There are several other moments during the miniseries when sticking to accurate depictions of the brutish reality of Colonial life makes for stunningly vivid drama.
One involves a graphic rendering of the horrific pain and degradation inflicted on a victim who was tarred and feathered and carried on a rail.
The second comes when Abigail Adams, at home alone with three children as her husband serves as one of the new nation's first ambassadors to France, decides to have her family inoculated against small pox - a gory and highly unpredictable process at the time.
A warning: Watching the wounds on a smallpox victim being lanced so that the fluid from within can be placed into cuts made into the arms of Abigail and her children may be too intense for the tastes of some viewers. On the other hand, no better testimony could be given to the courage and strength of this extraordinary woman.
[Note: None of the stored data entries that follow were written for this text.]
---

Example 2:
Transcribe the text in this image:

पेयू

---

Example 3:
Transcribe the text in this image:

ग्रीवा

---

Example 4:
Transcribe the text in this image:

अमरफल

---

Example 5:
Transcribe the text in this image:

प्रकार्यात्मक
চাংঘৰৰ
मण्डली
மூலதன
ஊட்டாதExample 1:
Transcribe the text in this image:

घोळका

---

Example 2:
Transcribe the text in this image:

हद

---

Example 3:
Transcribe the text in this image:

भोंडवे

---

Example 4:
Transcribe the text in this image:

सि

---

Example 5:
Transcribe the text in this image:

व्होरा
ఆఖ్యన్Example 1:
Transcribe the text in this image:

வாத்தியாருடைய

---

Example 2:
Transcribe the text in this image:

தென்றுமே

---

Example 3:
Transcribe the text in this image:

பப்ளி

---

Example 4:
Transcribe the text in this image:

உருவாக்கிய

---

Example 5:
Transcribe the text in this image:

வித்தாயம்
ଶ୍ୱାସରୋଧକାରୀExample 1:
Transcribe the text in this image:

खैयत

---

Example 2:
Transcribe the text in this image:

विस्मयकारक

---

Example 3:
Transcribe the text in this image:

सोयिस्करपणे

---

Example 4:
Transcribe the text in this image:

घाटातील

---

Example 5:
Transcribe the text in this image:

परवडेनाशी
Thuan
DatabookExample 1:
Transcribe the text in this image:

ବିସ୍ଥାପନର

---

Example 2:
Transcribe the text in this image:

"In her supposedly simpler time, Abigail had to keep the farm going, find hired help, cope with inflation and shortages of all kind, all on her own while John was away for months, eventually years, at a stretch," McCullough says."The shadow of death loomed everywhere. Epidemic disease, dysentery and smallpox could and did sweep in any time, taking hundreds of lives. Nobody knew where these horrors came from or how to stop them or when they would be over."
'A great love story'
In the miniseries that will anchor the next six Sunday nights for HBO, the pain and darkness of such moments are redeemed by an inspirational core narrative celebrating the love of Abigail and John Adams and the triumph of the big ideas that came to define our national identity. McCullough's primary source: the thousands of letters between John and Abigail.
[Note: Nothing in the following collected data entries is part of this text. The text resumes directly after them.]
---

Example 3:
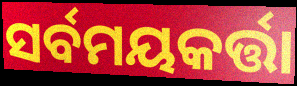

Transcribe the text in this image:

ସର୍ବମୟକର୍ତ୍ତା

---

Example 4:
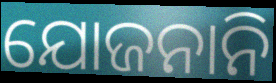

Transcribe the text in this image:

ଯୋଜନାନି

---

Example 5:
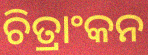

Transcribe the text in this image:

ଚିତ୍ରାଂକନ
"It is a great love story," McCullough says, "It's a cliffhanger of a story about a man and a woman caught up in one of the most dangerous, tumultuous periods in the whole larger story of our country. Together they were at the heart of what was then called the 'Glorious Cause of America.' They saw themselves as taking part in one of the surpassing dramas in history - which indeed it was."
For his part, Giamatti says he's just happy that the producers and writers "allowed these two characters to be as intelligent as they were."
Such a commitment to intellect, after all, is not exactly what prime-time TV is known for in this era of reality TV.
"The one thing I kept praying after I took the job is that I hope to God they don't chicken out and start rewriting it and trying to dumb it down," Giamatti says. "Aside from the character, aside from the story, aside from everything, it was just the intelligence of this miniseries that I found so exciting."